Reproducibility of results of Ty1 his3AI retrotransposition assay across 10 trials. Progeny of 94 orfΔ::kanMX strains on one plate and the rtt101Δ query strain were isolated 10 independent times, and retrotransposition was measured in all 940 isolates. The fraction of trials at each address that yielded a ≥5-fold reduction in His⁺ papillae formation relative to the rtt101Δ query strain is plotted on the x-axis. The percentage of addresses within each category is plotted on the y-axis.

Figure 3

Frequency of distribution of suppressors of rtt101Δ hypertransposition, suppressors of med1Δ hypertransposition, RHF genes, and all yeast genes in Gene Ontology molecular function categories. The histogram indicates the percent of the total number of genes in each gene set that are found in each GO molecular function category. The GO categories were assigned using yeast GO slim mapper ( www.yeastgenome.org/cgi-bin/GO/goSlimMapper.pl).

Figure 4

Levels of Ty1 retromobility, RNA, and Gag: GFP protein in six rhfΔ mutants with defects in ribosome biogenesis. (A) The frequency of His⁺ prototroph formation (retrotransposition) in wild-type strain JC3807 (WT) and congenic rhfΔ derivatives harboring a chromosomal Ty1his3AI element. The frequency reported for the dbp7Δ strain is the maximum possible frequency determined as if one His ⁺ colony had formed in each independent culture tested. Error bars: standard error. (B) Northern blot analyses of Ty1 RNA (top panel) and PYK1 RNA (bottom panel) in each strain, using ³²P-labeled riboprobes.

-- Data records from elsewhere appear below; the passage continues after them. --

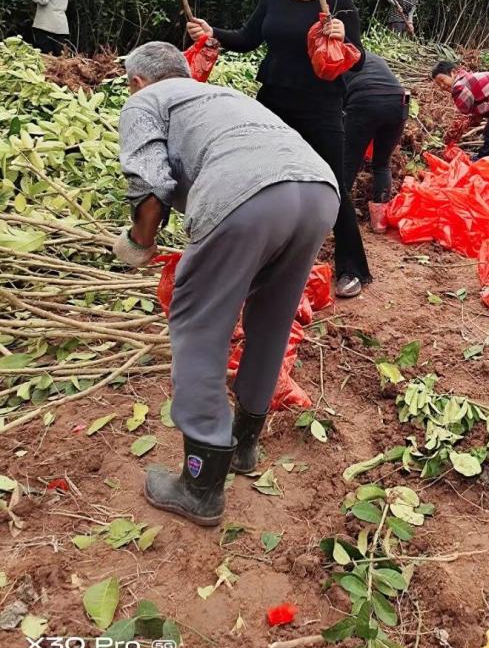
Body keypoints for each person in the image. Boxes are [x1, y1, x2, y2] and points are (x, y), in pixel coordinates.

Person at [114, 41, 339, 526]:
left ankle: (200, 485)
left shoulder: (144, 101)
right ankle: (244, 446)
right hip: (318, 191)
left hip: (246, 196)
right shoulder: (219, 96)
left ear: (137, 81)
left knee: (199, 329)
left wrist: (140, 242)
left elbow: (150, 183)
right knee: (271, 319)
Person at [187, 0, 371, 298]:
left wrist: (340, 34)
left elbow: (359, 59)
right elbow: (247, 38)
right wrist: (212, 33)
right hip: (273, 101)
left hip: (320, 105)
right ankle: (263, 259)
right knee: (262, 178)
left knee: (333, 184)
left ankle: (351, 267)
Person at [343, 52, 410, 231]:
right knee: (382, 163)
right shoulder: (373, 58)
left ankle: (336, 217)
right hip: (400, 100)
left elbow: (334, 103)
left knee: (349, 163)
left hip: (365, 99)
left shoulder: (335, 58)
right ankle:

The ratio of ³²P activity in the Ty1 band to ³²P activity in the PYK1 band was determined by phosphorimaging. Ty1/PYK1 RNA ratios for each strain normalized to that of the wild-type strain are provided below each lane. (C) The average level of Ty1 RNA in total RNA from three biological replicates of each strain relative to the wild-type strain was determined by qPCR analysis (left panel). The spt3Δ strain is a negative control. The average level of RNA derived from the Ty1(gag::GFP)-3566 chromosomal element in total RNA from three biological replicates of the wild type strain and the congenic bud21Δ derivative was measured by qPCR analysis. Error bars: standard error. (D) Western blot analyses of total cell lysate with anti-VLP antibody, which recognizes unprocessed p49-Gag and processed p45-Gag (top panel), and anti-alpha-tubulin antibody (bottom panel) as a loading control. (E) Histogram of the mean Gag:GFP fusion protein activity, as measured by flow cytometry, in rhfΔ strains relative to the wild-type strain. Each strain harbors the chromosomal Ty1(gag::GFP)-3566 element. Error bars: standard error.